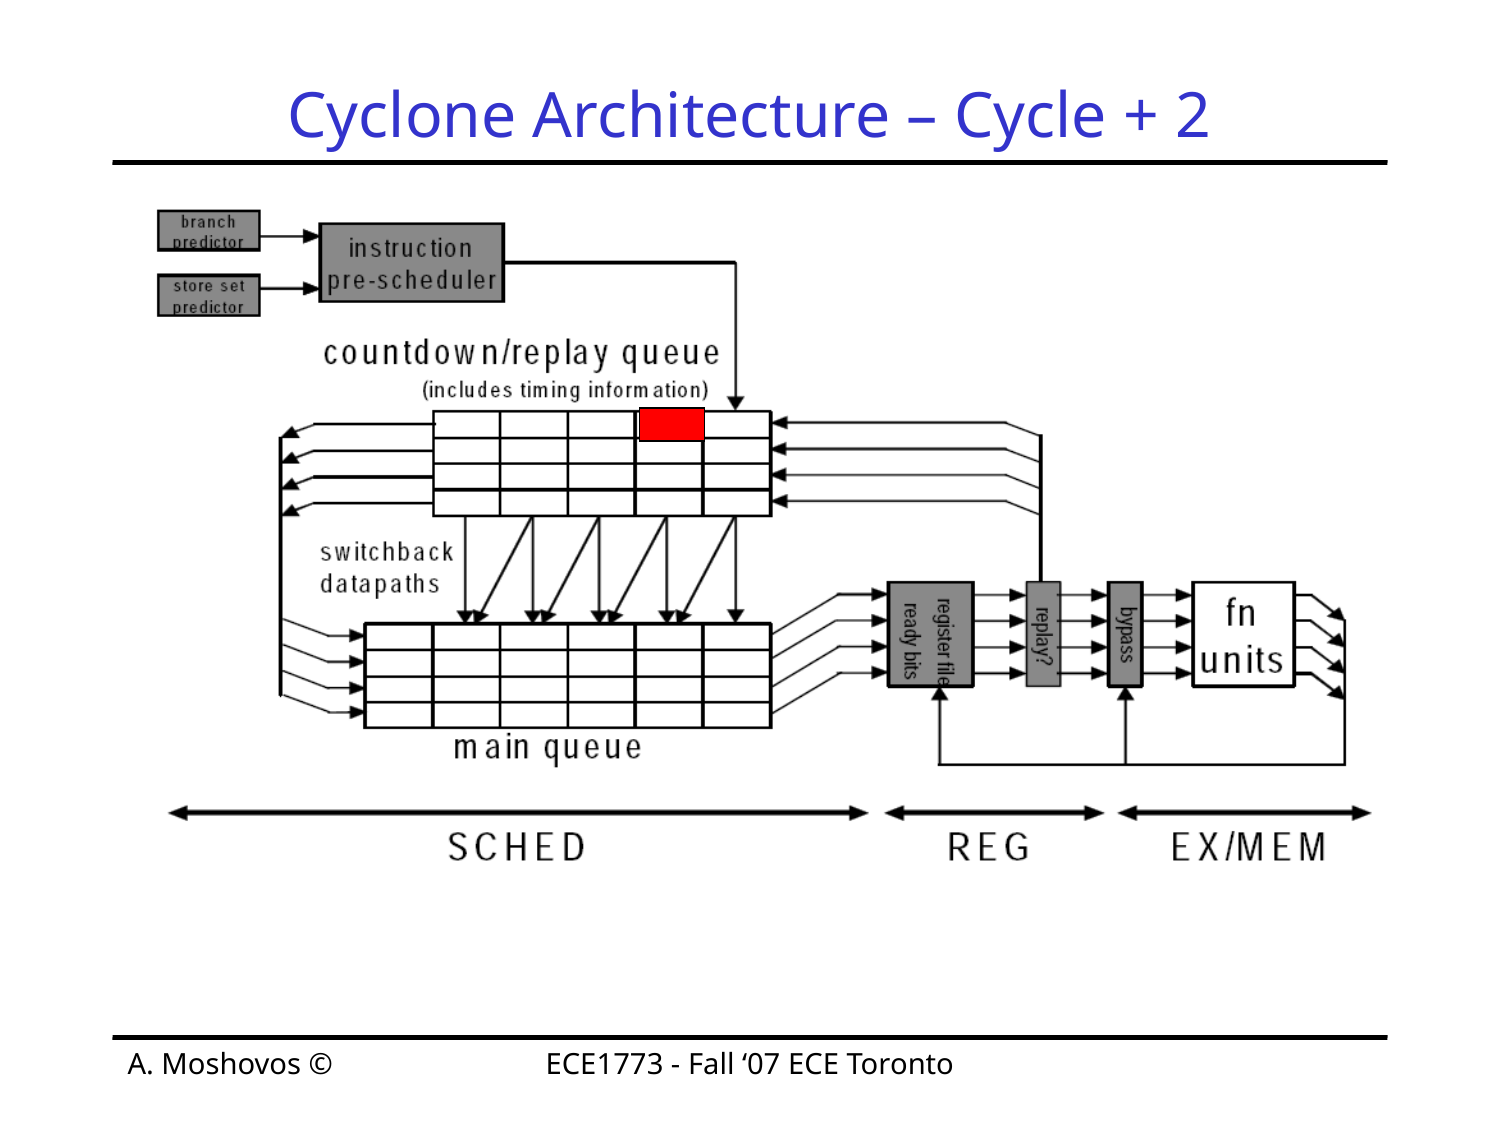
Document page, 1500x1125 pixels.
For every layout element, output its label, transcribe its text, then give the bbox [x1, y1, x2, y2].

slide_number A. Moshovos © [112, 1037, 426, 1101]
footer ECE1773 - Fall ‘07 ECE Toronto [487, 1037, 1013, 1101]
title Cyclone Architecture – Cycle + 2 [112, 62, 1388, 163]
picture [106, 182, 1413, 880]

--- About this exercise ---
Give back every record precisely as it stands, without the images.

--- Solution below ---
Document page, 1500x1125 pixels.
For every layout element, output its label, transcribe its text, then give the bbox [x1, y1, x2, y2].

slide_number A. Moshovos © [112, 1037, 426, 1101]
footer ECE1773 - Fall ‘07 ECE Toronto [487, 1037, 1013, 1101]
title Cyclone Architecture – Cycle + 2 [112, 62, 1388, 163]
picture [106, 182, 1413, 880]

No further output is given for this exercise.